> EXERCISE REQUIREMENTS
Every line from the one with "X192000000Y-158000000D01*" through the end of the records below should be restated word for word, and nothing outside that span.

> INFORMATION
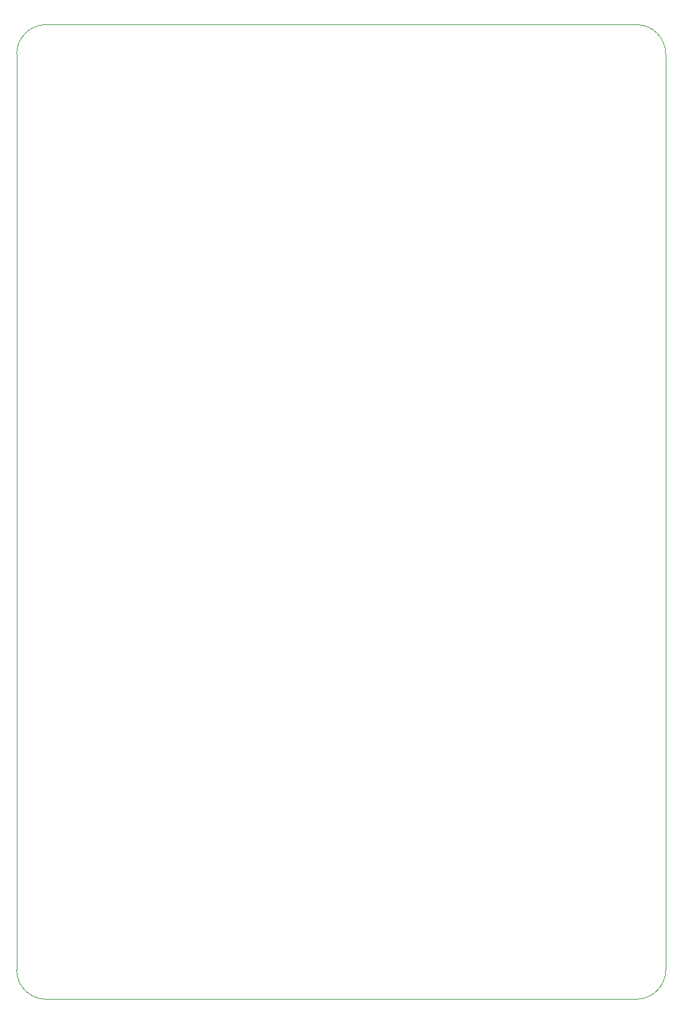
<source format=gm1>
%TF.GenerationSoftware,KiCad,Pcbnew,5.0.2+dfsg1-1*%
%TF.CreationDate,2022-01-02T18:45:16-08:00*%
%TF.ProjectId,brains,62726169-6e73-42e6-9b69-6361645f7063,rev?*%
%TF.SameCoordinates,Original*%
%TF.FileFunction,Profile,NP*%
%FSLAX46Y46*%
G04 Gerber Fmt 4.6, Leading zero omitted, Abs format (unit mm)*
G04 Created by KiCad (PCBNEW 5.0.2+dfsg1-1) date Sun 02 Jan 2022 06:45:16 PM PST*
%MOMM*%
%LPD*%
G01*
G04 APERTURE LIST*
%ADD10C,0.100000*%
G04 APERTURE END LIST*
D10*
X108000000Y-30000000D02*
X188000000Y-30000000D01*
X104000000Y-158000000D02*
X104000000Y-34000000D01*
X188000000Y-162000000D02*
X108000000Y-162000000D01*
X192000000Y-34000000D02*
X192000000Y-158000000D01*
X108000000Y-162000000D02*
G75*
G02X104000000Y-158000000I0J4000000D01*
G01*
X192000000Y-158000000D02*
G75*
G02X188000000Y-162000000I-4000000J0D01*
G01*
X188000000Y-30000000D02*
G75*
G02X192000000Y-34000000I0J-4000000D01*
G01*
X104000000Y-34000000D02*
G75*
G02X108000000Y-30000000I4000000J0D01*
G01*
M02*

</source>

> TASK RESPONSE
X192000000Y-158000000D01*
X108000000Y-162000000D02*
G75*
G02X104000000Y-158000000I0J4000000D01*
G01*
X192000000Y-158000000D02*
G75*
G02X188000000Y-162000000I-4000000J0D01*
G01*
X188000000Y-30000000D02*
G75*
G02X192000000Y-34000000I0J-4000000D01*
G01*
X104000000Y-34000000D02*
G75*
G02X108000000Y-30000000I4000000J0D01*
G01*
M02*

</source>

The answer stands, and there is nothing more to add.